I was pondering how I was going to approach the digital notebook assignments with my 7th graders…thinking about how I could make sure that they were 1) doing the assignments and 2) completing them with integrity.

Enter the Single Point Rubric.

It was so unexpected…yet timely.  Someone in my PLN retweeted a link to a site that explained the awesomeness of the single point rubric.

I was all over it.  I created one that morning and by the next day, my colleague and I tried it out with our students.  Each student filled out a single point rubric for one of their peers. What was interesting was…I thought that they would simply give a plus, check, or minus for each category and then leave some sparsely written feedback.  But what actually happened is that they were verbally giving feedback while also writing very specific feedback.  It was so cool!  Students were defending their work but their peers kept referring back to the rubric.  In hindsight, I should have recorded their conversations…at least for posterity’s sake!
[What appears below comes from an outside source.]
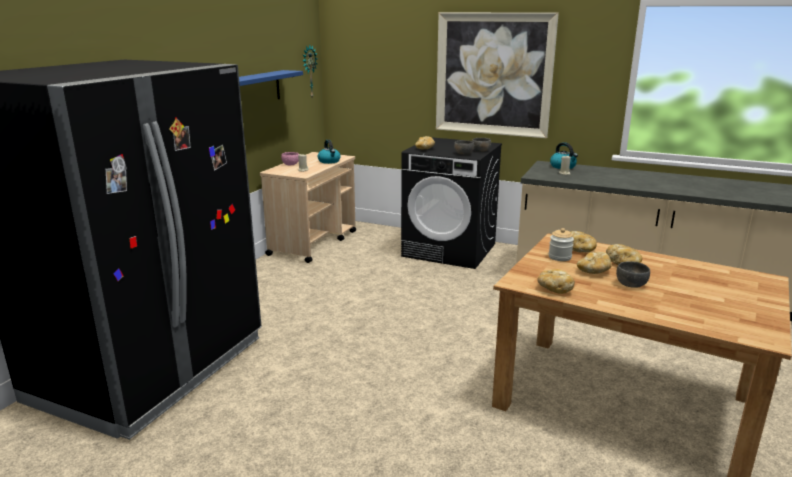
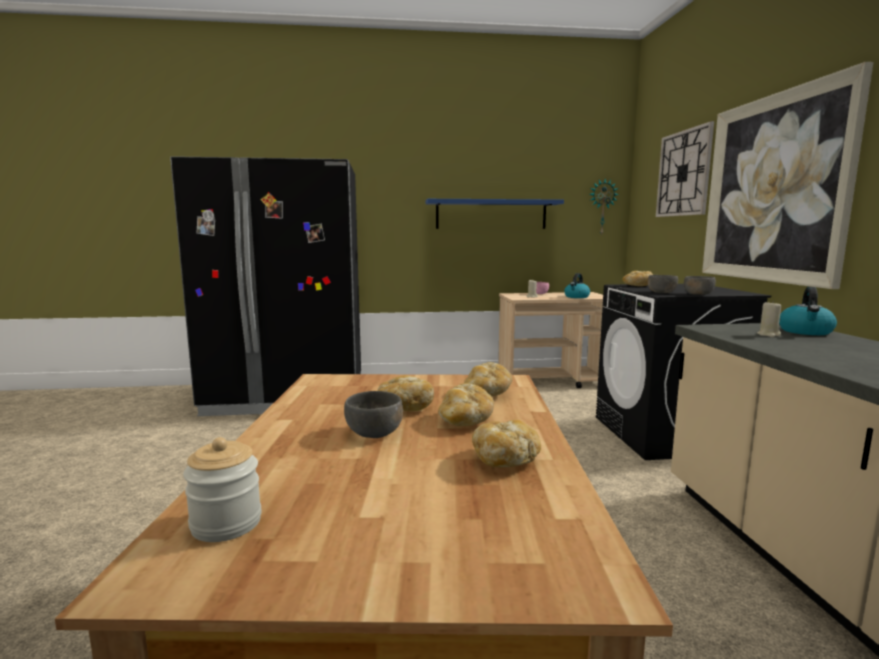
camera: 60 degrees right, 10 degrees down
bread [538,269,575,294] -> bread moved to [472,420,541,467]
jar [549,228,574,261] -> jar moved to [183,437,262,542]
none -> wall clock [656,121,714,217]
That was a couple of months ago.

Since then, my students have used a single point rubric several times for peer review and now self-reflection.  I use the same rubric for my own feedback.  Though I really love listening to their discussions as they still continue to verbally provide feedback while also writing it down…what I love more is seeing that my students are now more conscientious about doing their very best because they know that their peers will be reviewing their work.

And the best part?  The digital notebook assignments are solidly crafted.  My students are redoing their work while also helping each other in the learning process.  Who could ask for more?